SOURCE MATERIAL >>
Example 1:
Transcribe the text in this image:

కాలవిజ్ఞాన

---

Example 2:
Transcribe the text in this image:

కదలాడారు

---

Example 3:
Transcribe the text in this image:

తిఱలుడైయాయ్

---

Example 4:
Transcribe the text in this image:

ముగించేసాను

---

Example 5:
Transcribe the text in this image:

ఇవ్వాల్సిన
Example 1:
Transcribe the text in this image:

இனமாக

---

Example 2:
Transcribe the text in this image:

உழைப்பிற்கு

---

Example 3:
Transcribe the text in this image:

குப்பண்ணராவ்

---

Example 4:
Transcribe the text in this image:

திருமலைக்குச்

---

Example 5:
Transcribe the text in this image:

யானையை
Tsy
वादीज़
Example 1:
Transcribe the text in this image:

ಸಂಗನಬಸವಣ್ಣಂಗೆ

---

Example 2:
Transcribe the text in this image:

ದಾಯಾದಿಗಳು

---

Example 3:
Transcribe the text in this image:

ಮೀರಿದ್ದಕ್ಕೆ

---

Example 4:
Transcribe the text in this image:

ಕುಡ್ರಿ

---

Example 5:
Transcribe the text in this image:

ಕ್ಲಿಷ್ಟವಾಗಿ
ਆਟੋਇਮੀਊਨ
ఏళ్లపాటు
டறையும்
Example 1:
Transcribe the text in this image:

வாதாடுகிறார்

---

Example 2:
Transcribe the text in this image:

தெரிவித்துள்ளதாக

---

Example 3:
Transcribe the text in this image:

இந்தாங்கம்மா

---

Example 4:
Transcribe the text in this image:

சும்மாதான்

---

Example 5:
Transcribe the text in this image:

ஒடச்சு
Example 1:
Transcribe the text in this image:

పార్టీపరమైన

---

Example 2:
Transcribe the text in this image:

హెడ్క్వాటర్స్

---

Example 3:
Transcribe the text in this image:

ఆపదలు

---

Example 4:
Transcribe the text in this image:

TASK STATEMENT >> Retype all of the records above without changing a single character.

RESPONSE TO THIS EXERCISE >>
Example 1:
Transcribe the text in this image:

కాలవిజ్ఞాన

---

Example 2:
Transcribe the text in this image:

కదలాడారు

---

Example 3:
Transcribe the text in this image:

తిఱలుడైయాయ్

---

Example 4:
Transcribe the text in this image:

ముగించేసాను

---

Example 5:
Transcribe the text in this image:

ఇవ్వాల్సిన
Example 1:
Transcribe the text in this image:

இனமாக

---

Example 2:
Transcribe the text in this image:

உழைப்பிற்கு

---

Example 3:
Transcribe the text in this image:

குப்பண்ணராவ்

---

Example 4:
Transcribe the text in this image:

திருமலைக்குச்

---

Example 5:
Transcribe the text in this image:

யானையை
Tsy
वादीज़
Example 1:
Transcribe the text in this image:

ಸಂಗನಬಸವಣ್ಣಂಗೆ

---

Example 2:
Transcribe the text in this image:

ದಾಯಾದಿಗಳು

---

Example 3:
Transcribe the text in this image:

ಮೀರಿದ್ದಕ್ಕೆ

---

Example 4:
Transcribe the text in this image:

ಕುಡ್ರಿ

---

Example 5:
Transcribe the text in this image:

ಕ್ಲಿಷ್ಟವಾಗಿ
ਆਟੋਇਮੀਊਨ
ఏళ్లపాటు
டறையும்
Example 1:
Transcribe the text in this image:

வாதாடுகிறார்

---

Example 2:
Transcribe the text in this image:

தெரிவித்துள்ளதாக

---

Example 3:
Transcribe the text in this image:

இந்தாங்கம்மா

---

Example 4:
Transcribe the text in this image:

சும்மாதான்

---

Example 5:
Transcribe the text in this image:

ஒடச்சு
Example 1:
Transcribe the text in this image:

పార్టీపరమైన

---

Example 2:
Transcribe the text in this image:

హెడ్క్వాటర్స్

---

Example 3:
Transcribe the text in this image:

ఆపదలు

---

Example 4:
Transcribe the text in this image:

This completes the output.